Per l’anno d’imposta 2016 rilevanti modifiche normative sono state introdotte dalla legge 28 dicembre 2015, n. 208 (Legge di stabilità 2016) che consistono principalmente in:

ABOLIZIONE DELLA TASI SULL'ABITAZIONE PRINCIPALE E RELATIVE PERTINENZE con esclusione delle unità immobiliari accatastate nelle cat. catastali A/1, A/8 e A/9. Per pertinenze dell'abitazione principale si intendono quelle classificate in C/2,C/6 e C/7, nella misura di una per categoria catastale.

ABOLIZIONE DELLA TASI ANCHE PER IL DETENTORE (inquilino/occupante/detentore) CHE LA UTILIZZA QUALE ABITAZIONE PRINCIPALE E RELATIVE PERTINENZE ad eccezione delle unità abitative classificate in A/1-A/8-A/9. La tassa sui servizi indivisibili Tasi resta invece dovuta dal proprietario o titolare del diritto reale di godimento.

TASI Immobili Merce - art. 1, comma 14, lettera c) : viene definito l'aliquota base per la TASI sugli immobili merce (purchè non venduti o locati) con aliquota all'1 permille con facoltà per il Comune di azzerarla o aumentarla fino al 2,5 permille.

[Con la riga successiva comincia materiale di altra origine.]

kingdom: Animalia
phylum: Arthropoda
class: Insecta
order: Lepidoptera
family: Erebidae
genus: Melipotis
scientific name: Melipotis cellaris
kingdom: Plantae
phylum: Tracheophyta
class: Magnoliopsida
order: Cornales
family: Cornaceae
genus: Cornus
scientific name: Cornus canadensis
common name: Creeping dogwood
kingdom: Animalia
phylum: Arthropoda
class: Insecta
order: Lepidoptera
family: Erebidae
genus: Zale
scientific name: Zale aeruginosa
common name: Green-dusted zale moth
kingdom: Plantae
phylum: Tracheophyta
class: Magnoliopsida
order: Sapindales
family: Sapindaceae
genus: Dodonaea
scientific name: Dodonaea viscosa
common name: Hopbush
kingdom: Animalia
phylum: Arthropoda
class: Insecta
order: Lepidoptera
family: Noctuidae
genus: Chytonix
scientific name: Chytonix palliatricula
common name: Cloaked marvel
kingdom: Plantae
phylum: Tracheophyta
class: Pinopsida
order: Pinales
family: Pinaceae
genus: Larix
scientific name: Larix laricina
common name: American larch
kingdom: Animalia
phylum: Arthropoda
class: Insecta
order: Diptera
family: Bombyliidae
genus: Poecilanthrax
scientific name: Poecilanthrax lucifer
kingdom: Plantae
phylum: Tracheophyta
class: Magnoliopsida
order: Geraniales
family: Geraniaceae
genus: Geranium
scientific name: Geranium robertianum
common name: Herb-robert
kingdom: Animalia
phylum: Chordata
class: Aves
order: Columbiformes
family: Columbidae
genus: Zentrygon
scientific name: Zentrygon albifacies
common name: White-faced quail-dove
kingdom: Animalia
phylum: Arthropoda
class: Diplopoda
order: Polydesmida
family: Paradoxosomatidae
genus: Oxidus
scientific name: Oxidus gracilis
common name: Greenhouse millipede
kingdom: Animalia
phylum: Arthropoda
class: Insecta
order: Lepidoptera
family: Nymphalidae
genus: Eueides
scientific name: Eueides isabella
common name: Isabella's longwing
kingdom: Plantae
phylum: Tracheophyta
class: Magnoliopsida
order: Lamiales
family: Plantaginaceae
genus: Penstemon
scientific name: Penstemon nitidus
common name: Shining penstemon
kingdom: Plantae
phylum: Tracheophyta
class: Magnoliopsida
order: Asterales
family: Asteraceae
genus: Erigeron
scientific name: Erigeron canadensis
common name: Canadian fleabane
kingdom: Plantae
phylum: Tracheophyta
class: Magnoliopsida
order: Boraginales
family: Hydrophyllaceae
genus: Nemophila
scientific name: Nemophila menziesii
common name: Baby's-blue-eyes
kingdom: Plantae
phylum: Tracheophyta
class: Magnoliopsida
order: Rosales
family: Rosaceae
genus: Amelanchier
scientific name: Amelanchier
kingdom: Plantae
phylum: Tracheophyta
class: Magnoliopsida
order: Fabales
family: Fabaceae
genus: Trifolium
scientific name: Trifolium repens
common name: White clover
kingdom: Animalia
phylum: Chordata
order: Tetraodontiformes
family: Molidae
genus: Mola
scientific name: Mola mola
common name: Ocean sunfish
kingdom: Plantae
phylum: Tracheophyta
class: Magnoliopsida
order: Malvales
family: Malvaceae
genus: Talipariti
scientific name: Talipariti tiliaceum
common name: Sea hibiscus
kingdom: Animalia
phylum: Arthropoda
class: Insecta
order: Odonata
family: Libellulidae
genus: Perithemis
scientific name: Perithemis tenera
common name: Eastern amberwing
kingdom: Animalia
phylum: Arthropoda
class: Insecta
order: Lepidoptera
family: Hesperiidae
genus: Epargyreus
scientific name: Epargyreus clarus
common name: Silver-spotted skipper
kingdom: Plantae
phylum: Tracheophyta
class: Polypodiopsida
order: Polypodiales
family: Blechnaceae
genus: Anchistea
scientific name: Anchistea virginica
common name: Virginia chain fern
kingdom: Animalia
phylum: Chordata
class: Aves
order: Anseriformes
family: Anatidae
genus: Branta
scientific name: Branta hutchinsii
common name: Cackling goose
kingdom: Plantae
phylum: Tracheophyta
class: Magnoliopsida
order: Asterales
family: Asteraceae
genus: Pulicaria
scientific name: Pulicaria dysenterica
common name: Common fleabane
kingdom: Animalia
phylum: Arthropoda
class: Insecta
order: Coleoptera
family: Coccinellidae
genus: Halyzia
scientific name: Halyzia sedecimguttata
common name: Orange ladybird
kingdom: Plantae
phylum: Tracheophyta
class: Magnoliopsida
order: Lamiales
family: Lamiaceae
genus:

ESENZIONE DALL'IMU, già esenti in Tasi, DEI TERRENI AGRICOLI POSSEDUTI E CONDOTTI DAI COLTIVATORI DIRETTI E DAGLI IMPRENDITORI AGRICOLI PROFESSIONALI, di cui all'art. 1 del Decreto Legislativo 29 marzo 2004, n.99 iscritti nella previdenza agricola, indipendentemente dalla loro ubicazione (Art. 1, Comma 13, L. 208 del 28/12/2015)

RIDUZIONE DEL 50% DELLA BASE IMPONIBILE IMU e TASI PER LE UNITA' IMMOBILIARI, non accatastate in A/1-A/8-A/9, CONCESSE, CON CONTRATTO REGISTRATO PRESSO AGENZIA ENTRATE, IN COMODATO D'USO GRATUITO A PARENTI IN LINEA RETTA ENTRO IL PRIMO GRADO (genitori/figli), CHE LE UTILIZZANO QUALE ABITAZIONE PRINCIPALE SE SUSSISTONO TUTTE LE CONDIZIONI PREVISTE DALLA LEGGE n. 208/2015.

LA RIDUZIONE DELL'IMPOSTA IMU E DELLA TASI AL 75% PER GLI IMMOBILI LOCATI A CANONE CONCORDATO di cui alla Legge 9 dicembre 1998 n. 431.

L’ESCLUSIONE DEI MACCHINARI COSIDDETTI "IMBULLONATI" DALLA DETERMINAZIONE DIRETTA DELLE RENDITE CATASTALI DEL GRUPPO D ED E: "sono esclusi dalla stima diretta delle rendite catastali i macchinari, congegni, attrezzature ed altri impianti, funzionali allo specifico processo produttivo”.